Looking back, Cumming says, “There were 90 days where I was studying like crazy, managing a business during the day, holding a lot of hands and scratching my bald head.” Even if you end up with timing as unfortunate as Cumming’s, Bourbonniere sees a silver lining in transitioning during a period of volatility. Thanks to the dealership change and various tax changes he needed to communicate to clients, he wound up meeting with investors much more frequently than usual leading up to the fall of 2008 and right through to the spring of 2009.

“Because we had so much face time with the clients, they felt that we were looking after them during the market downturn,” he observes. “I think it helped to control some of their anxiety.”

The rewards

In general, IIROC offers lower compensation rates than MFDA. So, to make the transition pay, advisors have to attract more assets under administration.

Abboud’s still in the process of transferring assets and says he already knows existing clients’ stocks and bonds, which he couldn’t manage as an MFDA advisor, will arrive in the coming months. In time, he expects to attract additional large-asset households to his practice.

“On the MFDA side, we were already getting nice-sized households – our average household is $350,000 – but the brokerage ones are typically larger,” he says. “It doesn’t mean the advice would be better or worse on either of the platforms. It’s a perception from clients.”

And, as advisors know, perception matters. Four years after he moved to IIROC, Proteau says with confidence, “I have clients today that I wouldn’t have been able to get as new clients without the full IIROC licensing; and I would say the number 1 reason is as clients become more affluent they’re just not satisfied with strictly a mutual-fund-only solution.”

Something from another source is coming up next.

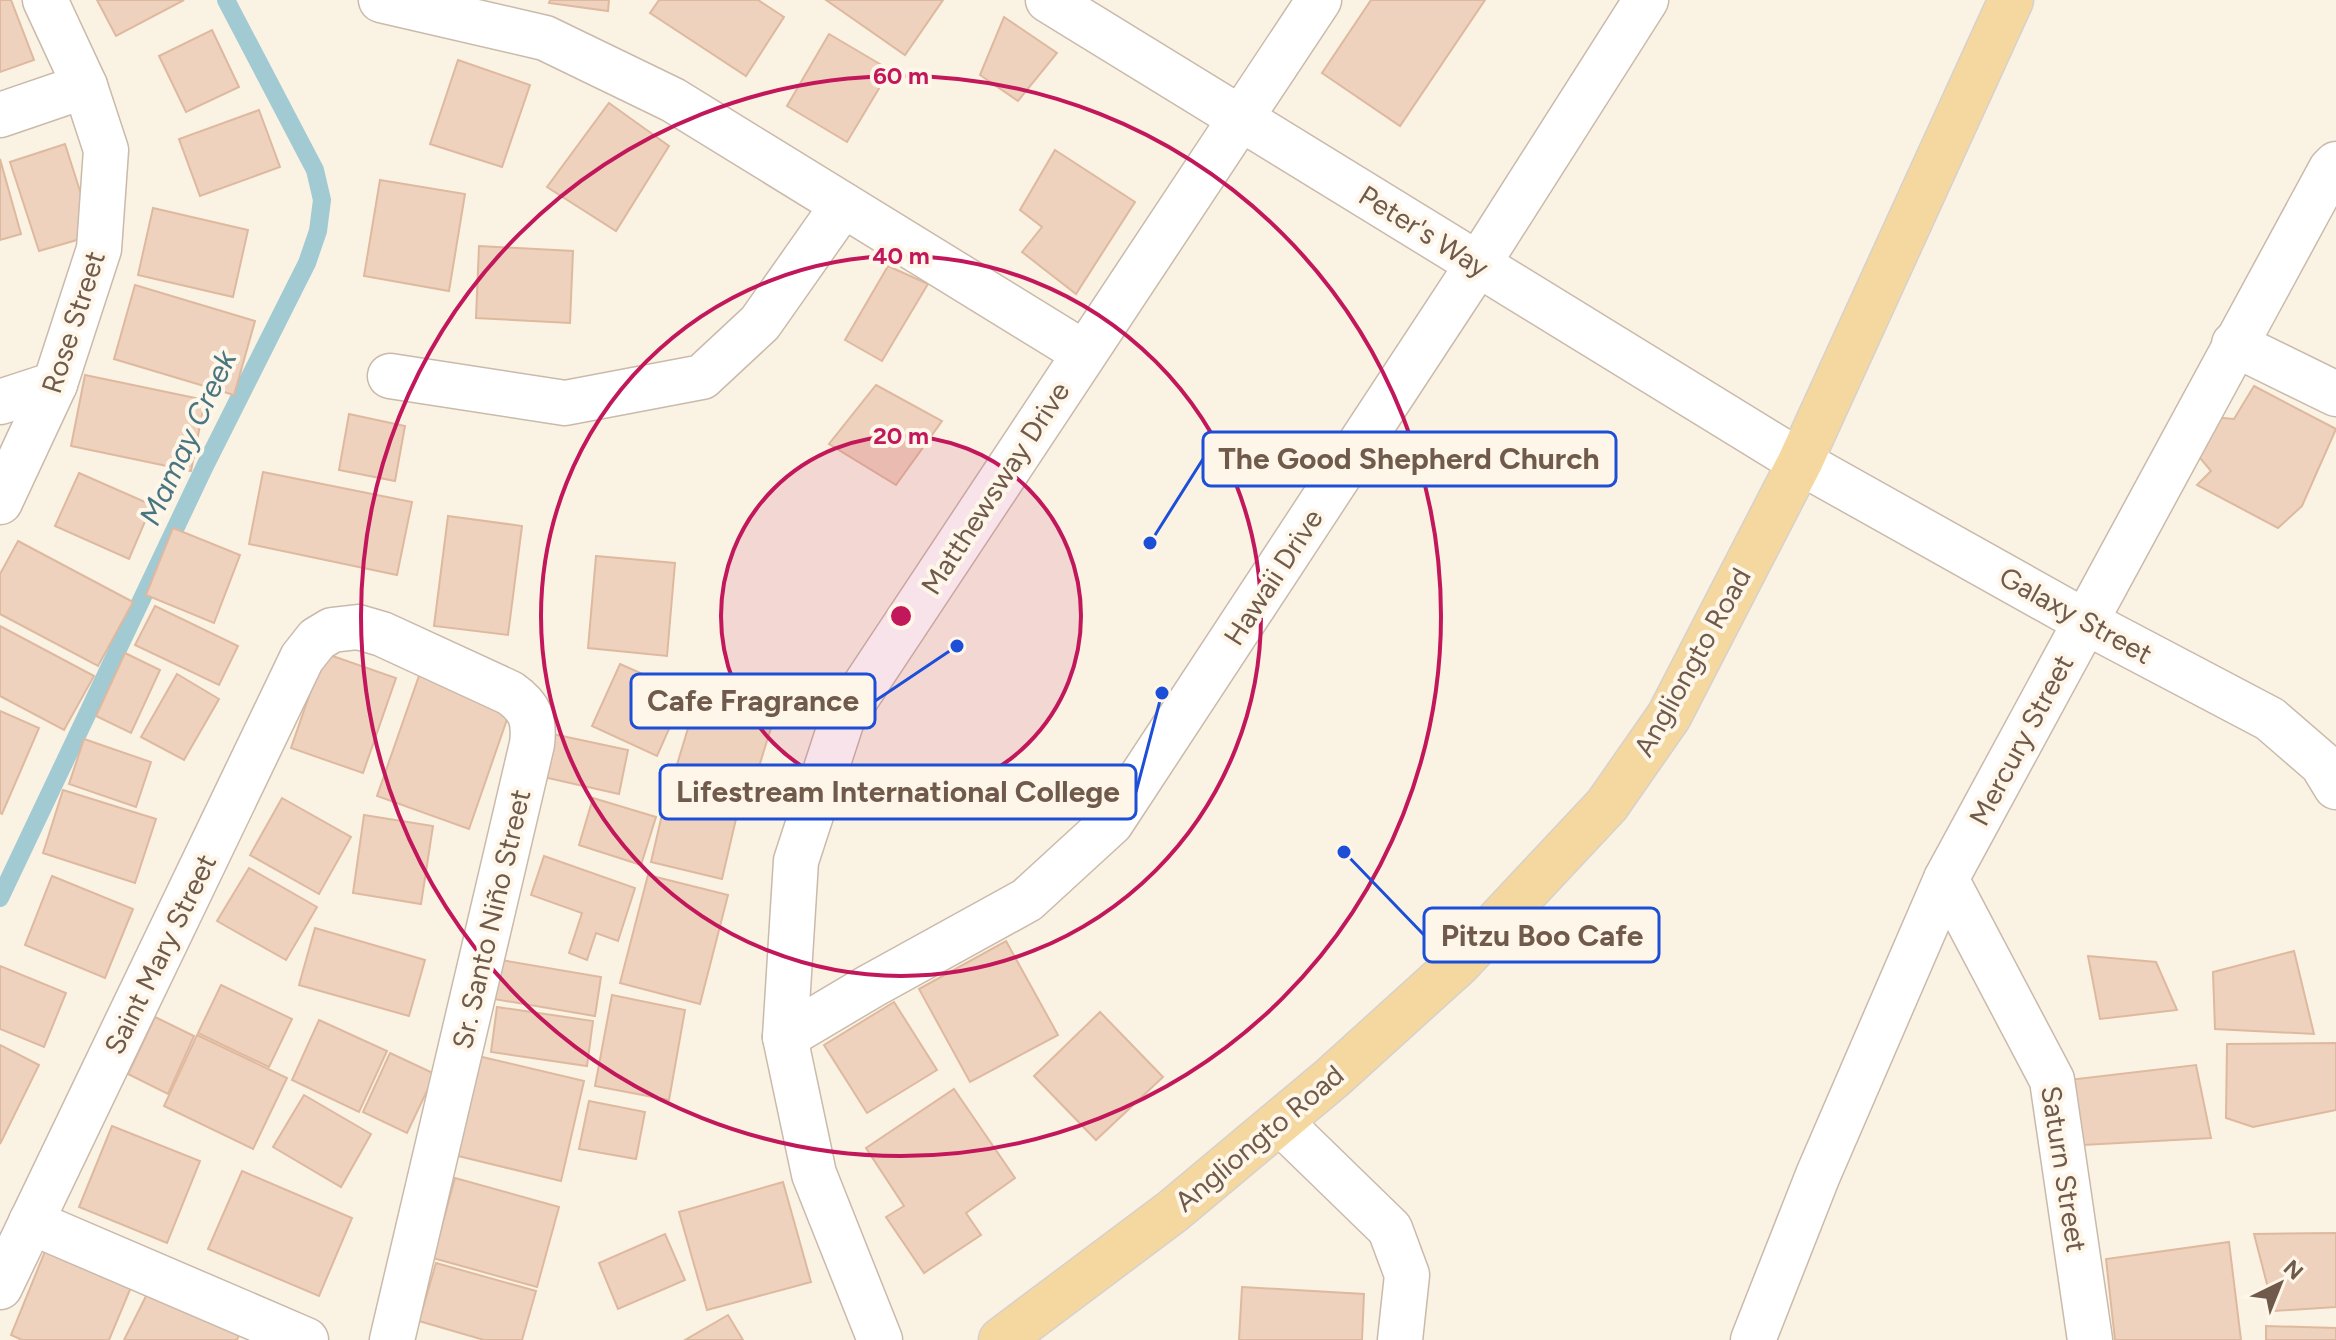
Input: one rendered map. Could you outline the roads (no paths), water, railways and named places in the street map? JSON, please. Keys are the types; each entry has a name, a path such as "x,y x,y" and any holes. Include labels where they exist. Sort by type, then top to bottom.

While mutual funds remain a big part of Proteau’s business, being able to fine-tune a portfolio with a variety of securities has been invaluable. And so has the credibility that comes with presenting himself as a fully qualified securities advisor.

“Our assets under administration have increased dramatically,” agrees Cumming, who’s been an IIROC advisor for fewer than two years. “Because I’m able to sell so many new products, I have new revenue sources and I’ve got different types of clients that I can go after,” he says. “Even when the markets have been so poor, our growth has been excellent.”

For Bourbonniere, who transitioned about six months before Cumming, “It’s like we’ve taken training wheels off. We still believe in managed money. We still believe in letting other people make the security selection. We’d rather deal with the other issues of an individual’s financial plan. So we haven’t changed radically, but it’s just comforting to know that no matter who comes in the door as a prospective client, and whatever they have in their portfolios, we’ll be able to deal with those assets. That’s the biggest win for us.”

Still unconvinced? Proteau offers some words of warning to MFDA advisors who are interested in pursuing high net-worth-clients.

“If you’re in a competitive situation – and if you’re dealing with a $750,000 portfolio, you will be in a competitive situation – that client is going to get proposals that include ETFs and perhaps some individual securities from your competitor,” he says. “If you come with a mutual-fund-only solution and the client shows your recommendations to your competitor, that’s the first thing they’re going to pick on. They’ll say, ‘Why restrict your universe of choice to just mutual funds?'”

Staying with MFDA, he suggests, means you’d better have a very compelling answer to that question.